Rhodocybe gemina is a species of fungus in the family Entolomataceae. It has the recommended English name of tan pinkgill and produces agaricoid basidiocarps (fruit bodies) that are fleshy and cream when young, becoming brownish when mature.

==Taxonomy==
The species was originally named Hypophyllum geminum in 1793 by French mycologist Jean-Jacques Paulet and transferred to the genus Rhodocybe in 1987. Prior to this, the species was commonly known as Rhodocybe truncata (Schaeff.) Singer, based on Agaricus truncatus described by Jacob Christian Schäffer in 1774. No original specimen of Schäffer's species exists, however, and the original description is so ambiguous that it has also been referred to the genus Hebeloma (as Hebeloma truncatum (Schaeff.) P. Kumm.) by some authorities. Rhodocybe truncata is now considered a nomen dubium and is no longer in use.

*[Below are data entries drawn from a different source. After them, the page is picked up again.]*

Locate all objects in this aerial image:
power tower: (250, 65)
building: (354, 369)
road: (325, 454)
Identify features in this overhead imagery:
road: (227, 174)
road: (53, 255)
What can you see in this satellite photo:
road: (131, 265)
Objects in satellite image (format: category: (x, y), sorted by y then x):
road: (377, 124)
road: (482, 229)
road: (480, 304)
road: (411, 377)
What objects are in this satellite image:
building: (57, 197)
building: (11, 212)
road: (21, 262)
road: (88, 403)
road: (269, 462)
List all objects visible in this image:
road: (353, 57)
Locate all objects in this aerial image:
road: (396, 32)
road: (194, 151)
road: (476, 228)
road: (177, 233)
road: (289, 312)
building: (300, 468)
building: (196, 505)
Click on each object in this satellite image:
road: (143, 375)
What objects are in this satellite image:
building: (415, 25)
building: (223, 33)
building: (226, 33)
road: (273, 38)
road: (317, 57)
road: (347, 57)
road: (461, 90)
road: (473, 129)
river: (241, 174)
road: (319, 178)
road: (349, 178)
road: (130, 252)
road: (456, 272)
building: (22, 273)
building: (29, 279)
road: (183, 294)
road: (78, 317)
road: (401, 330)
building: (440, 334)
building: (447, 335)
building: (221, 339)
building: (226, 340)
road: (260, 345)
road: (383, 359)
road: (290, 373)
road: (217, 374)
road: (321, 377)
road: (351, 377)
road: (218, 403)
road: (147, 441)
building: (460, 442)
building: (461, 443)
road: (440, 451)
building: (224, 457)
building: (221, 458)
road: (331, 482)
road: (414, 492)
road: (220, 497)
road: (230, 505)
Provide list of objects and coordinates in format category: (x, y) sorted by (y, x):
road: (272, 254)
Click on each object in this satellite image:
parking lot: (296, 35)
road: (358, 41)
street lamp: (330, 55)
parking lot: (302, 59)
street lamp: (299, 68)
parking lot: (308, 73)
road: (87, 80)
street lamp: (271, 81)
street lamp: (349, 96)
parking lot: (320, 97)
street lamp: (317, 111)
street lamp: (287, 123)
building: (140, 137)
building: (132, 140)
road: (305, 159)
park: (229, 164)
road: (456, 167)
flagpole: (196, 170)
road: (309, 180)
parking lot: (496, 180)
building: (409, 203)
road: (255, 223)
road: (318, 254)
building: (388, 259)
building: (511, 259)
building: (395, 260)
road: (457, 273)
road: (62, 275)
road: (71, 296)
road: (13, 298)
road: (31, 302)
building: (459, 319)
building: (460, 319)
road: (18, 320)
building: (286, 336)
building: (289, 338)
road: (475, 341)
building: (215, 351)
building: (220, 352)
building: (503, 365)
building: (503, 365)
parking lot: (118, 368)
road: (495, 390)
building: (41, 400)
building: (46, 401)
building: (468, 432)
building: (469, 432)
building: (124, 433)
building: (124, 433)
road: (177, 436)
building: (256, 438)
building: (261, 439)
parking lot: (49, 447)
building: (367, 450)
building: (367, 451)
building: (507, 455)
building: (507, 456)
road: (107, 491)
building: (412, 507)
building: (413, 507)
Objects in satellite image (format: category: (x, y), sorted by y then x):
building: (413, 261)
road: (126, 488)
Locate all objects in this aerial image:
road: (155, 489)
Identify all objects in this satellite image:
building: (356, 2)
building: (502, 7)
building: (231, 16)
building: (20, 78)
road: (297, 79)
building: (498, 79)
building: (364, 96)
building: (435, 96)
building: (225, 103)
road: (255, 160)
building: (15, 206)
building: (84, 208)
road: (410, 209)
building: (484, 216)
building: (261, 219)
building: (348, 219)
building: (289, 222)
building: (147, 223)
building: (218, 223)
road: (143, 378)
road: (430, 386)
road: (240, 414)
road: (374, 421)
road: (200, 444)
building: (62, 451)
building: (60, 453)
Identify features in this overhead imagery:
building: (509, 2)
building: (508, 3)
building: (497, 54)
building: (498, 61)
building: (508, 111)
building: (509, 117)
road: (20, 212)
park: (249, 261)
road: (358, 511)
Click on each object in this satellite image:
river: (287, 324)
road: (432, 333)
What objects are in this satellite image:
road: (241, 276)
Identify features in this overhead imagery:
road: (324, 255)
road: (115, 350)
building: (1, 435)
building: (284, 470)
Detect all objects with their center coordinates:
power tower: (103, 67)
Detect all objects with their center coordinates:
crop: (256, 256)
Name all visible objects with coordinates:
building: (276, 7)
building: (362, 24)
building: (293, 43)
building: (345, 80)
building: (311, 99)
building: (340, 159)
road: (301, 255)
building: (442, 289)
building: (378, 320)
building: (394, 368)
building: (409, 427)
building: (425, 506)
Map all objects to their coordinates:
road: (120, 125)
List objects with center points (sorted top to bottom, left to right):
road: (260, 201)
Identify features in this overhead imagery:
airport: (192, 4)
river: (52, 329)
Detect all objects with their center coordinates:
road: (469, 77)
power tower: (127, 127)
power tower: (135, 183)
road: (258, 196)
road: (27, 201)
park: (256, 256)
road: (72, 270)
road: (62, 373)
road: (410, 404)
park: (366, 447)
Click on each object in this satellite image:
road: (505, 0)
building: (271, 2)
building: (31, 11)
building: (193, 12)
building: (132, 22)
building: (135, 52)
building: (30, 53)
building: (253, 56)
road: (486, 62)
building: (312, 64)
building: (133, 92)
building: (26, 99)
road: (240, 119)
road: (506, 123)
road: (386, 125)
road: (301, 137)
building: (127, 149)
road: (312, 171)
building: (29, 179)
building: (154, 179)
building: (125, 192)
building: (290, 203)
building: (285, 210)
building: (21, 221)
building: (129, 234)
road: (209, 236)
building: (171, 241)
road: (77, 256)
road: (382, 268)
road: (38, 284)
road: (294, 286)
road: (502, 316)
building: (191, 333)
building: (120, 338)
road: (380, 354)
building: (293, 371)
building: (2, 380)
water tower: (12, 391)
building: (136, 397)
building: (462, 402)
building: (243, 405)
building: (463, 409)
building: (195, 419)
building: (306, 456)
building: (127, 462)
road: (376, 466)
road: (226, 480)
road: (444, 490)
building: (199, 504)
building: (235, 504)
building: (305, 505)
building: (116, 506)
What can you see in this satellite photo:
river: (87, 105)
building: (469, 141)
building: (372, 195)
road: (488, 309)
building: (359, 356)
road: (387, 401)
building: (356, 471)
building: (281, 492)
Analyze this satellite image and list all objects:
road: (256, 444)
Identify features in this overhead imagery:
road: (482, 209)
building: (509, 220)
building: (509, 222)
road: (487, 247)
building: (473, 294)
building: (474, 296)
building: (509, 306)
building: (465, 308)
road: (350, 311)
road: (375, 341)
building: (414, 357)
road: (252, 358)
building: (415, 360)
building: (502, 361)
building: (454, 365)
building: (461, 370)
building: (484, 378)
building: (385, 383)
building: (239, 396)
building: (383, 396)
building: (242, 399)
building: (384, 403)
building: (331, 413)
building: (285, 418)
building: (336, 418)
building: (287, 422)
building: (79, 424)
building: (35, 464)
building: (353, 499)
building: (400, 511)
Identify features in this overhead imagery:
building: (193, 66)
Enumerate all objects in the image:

In 2009, as a result of molecular research, based on cladistic analysis of DNA sequences, CoDavid et al. included Rhodocybe gemina in their expanded concept of Clitopilus. Subsequent research showed, however, that Rhodocybe is a monophyletic (natural) genus and that R. gemina belongs within it.

==Description==
The skin of the cap is matt, not slimy or shiny. The cap is up to 120 mm wide, at first somewhat umbonate, later becoming irregular and flattened, and brownish ochre to pinkish ochre. The gills are adnate to decurrent in attachment and the stem is whitish – often lighter than the gills and relatively short, but always lacking a veil or volva. The spore print is flesh-coloured to salmon-pink. Microscopically the spores are angular when viewed on end; when viewed from the side they are irregularly warted.

A saprotrophic species, it generally grows in woodlands, both broadleaved and occasionally coniferous, but also in grassland and scrub.